RPT-A2A, Pisapia auspica aggregazioni Lombardia, per sindaco Monza "prematuro"

(Elimina refuso in titolo)

MILANO, 20 aprile (Reuters) - A2A ha prospettive di crescita per realizzare alleanze e aggregrazioni a livello di città metropolitana, in Lombardia e poi anche oltre.

A dirlo è il sindaco di Milano, Giuliano Pisapia, uno dei due soci forti della superutility lombarda insieme al comune di Brescia, nel corso di una audizione dei vertici del gruppo a Palazzo Marino per presentare il piano industriale al 2019.

Nessuna risposta all‘ipotesi di un aumento di capitale che possa fare entrare il Fondo strategico italiano (controllato da Cdp), facendo scendere i comuni ben sotto il 50% più due azioni del capitale detenuto a oggi.

“C‘è la prospettiva di crescita a livello di città metropolitana e successivamente a livello regionale e oltre così come indicato nel nuovo patto di sindacato dai comuni un anno fa”, ha detto Pisapia.
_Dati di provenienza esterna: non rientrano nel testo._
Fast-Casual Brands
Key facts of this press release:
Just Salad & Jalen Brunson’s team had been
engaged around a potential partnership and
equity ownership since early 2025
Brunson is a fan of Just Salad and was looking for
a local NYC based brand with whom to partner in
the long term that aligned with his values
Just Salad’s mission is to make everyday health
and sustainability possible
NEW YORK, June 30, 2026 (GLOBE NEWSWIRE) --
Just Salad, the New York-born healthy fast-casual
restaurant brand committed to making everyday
Quanto al piano, per il sindaco di Milano “è ambizioso, credibile, realistico e quindi realizzabile”. Una linea quella di Pisapia che vede d‘accordo anche il sindaco di Brescia, Emilio Delbono.

Nessun riferimento a nomi di possibili prede, anche se da tempo il mercato ragiona sull‘ipotesi di partire con l‘aggregazione della più piccola Acsm-Agam, la multiutility controllata da Como e Monza, di cui A2A già detiene il 21% del capitale, per poi allargarsi a Linea Group (Cremona, Pavia, Lodi e Rovato).

Anche se una certa cautela mostra il sindaco di Monza, Roberto Scanagatti, interpellato da Reuters: “Acsm-Agam rinnoverà il consiglio con l‘assemblea del 29 aprile prossimo e quindi sarà il nuovo Cda a prendere posizioni, comunque al momento non ci sono colloqui, tavoli o confronti ed è prematuro parlarne. Occorre lasciare il tempo al Cda di insediarsi e spetterà poi a loro indicare agli azionisti le strategie migliori”.

Dieci giorni fa in occasione della presentazione del piano il presidente di A2A, Giovanni Valotti, ha detto che la società non è interessata solo a comprare aziende, ma a realizzare una rete fra diverse utility che possano crescere insieme e che il timing per fare queste operazioni è il 2015 proprio per non perdere gli incentivi previsti dalla legge di stabilità.

Su questo aspetto il sindaco di Monza Scanagatti rileva che “creare una rete delle aziende lombarde è una delle prospettive, ma altra cosa è la convenienza aziendale che dobbiamo tenere in conto nell‘interesse dei soci”.